The FAA estimates it needs to hire 12,000 new controllers in the next decade.

Some aviation experts say an extra controller in the Lexington tower could have stopped the pilot from turning onto the wrong runway and crashing.

“It would have made a difference,” says Paul Czysz, a retired professor of aerospace engineering at Saint Louis University. He says an extra person might have scanned the runway before takeoff and noticed the mistake.

Czysz says leaving one person in the tower to watch radar and ground traffic was a bad idea.

“That's not efficiency,” he says. Controllers “are the traffic cops for the airport. You don't want the traffic cop distracted when he's directing traffic.”

But other safety experts doubt an extra controller would have mattered. Controllers are supposed to direct pilots to the right runway. But they are not required to visually confirm the plane has actually arrived there.
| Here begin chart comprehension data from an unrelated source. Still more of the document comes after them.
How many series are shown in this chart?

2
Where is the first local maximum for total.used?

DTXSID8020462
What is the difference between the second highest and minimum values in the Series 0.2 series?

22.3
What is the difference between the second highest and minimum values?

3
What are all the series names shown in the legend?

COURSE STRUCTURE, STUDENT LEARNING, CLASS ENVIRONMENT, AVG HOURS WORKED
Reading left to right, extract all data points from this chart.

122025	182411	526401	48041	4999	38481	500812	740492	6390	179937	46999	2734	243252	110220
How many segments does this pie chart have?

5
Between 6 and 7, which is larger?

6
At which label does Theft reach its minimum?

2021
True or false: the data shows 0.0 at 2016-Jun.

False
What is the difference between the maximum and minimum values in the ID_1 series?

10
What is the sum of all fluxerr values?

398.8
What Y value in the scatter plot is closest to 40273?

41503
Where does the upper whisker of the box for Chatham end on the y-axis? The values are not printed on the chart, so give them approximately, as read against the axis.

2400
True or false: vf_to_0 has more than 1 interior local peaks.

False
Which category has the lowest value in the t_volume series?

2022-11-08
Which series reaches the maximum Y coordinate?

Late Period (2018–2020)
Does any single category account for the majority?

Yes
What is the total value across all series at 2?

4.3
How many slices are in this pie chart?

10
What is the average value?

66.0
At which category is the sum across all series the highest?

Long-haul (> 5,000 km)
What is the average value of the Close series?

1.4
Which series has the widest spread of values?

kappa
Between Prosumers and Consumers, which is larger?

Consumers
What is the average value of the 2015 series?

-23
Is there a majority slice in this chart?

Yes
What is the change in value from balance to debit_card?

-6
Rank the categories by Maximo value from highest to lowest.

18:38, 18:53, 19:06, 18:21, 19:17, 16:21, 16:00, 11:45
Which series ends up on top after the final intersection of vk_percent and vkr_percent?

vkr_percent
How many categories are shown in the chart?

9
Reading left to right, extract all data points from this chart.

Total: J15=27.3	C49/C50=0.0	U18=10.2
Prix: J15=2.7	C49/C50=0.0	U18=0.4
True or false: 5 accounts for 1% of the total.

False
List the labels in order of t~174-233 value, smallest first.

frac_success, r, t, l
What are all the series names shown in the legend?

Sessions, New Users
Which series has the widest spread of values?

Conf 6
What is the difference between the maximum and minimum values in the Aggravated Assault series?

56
“This accident could still have happened if you had two, three or even four controllers in the tower,” says Gregory Feith, a retired investigator with the National Transportation Safety Board. “Because if each of those controllers is doing some sort of administrative-type duty and their attention isn’t necessarily focused out the window at a particular time, then – of course -- the accident would not have been prevented.”

Since the accident, the FAA has staffed the Lexington tower overnight with two controllers. Officials say the current staff of 19 is enough to manage the facility there. But the FAA also says it plans to hire three new controllers at the airport in the next year.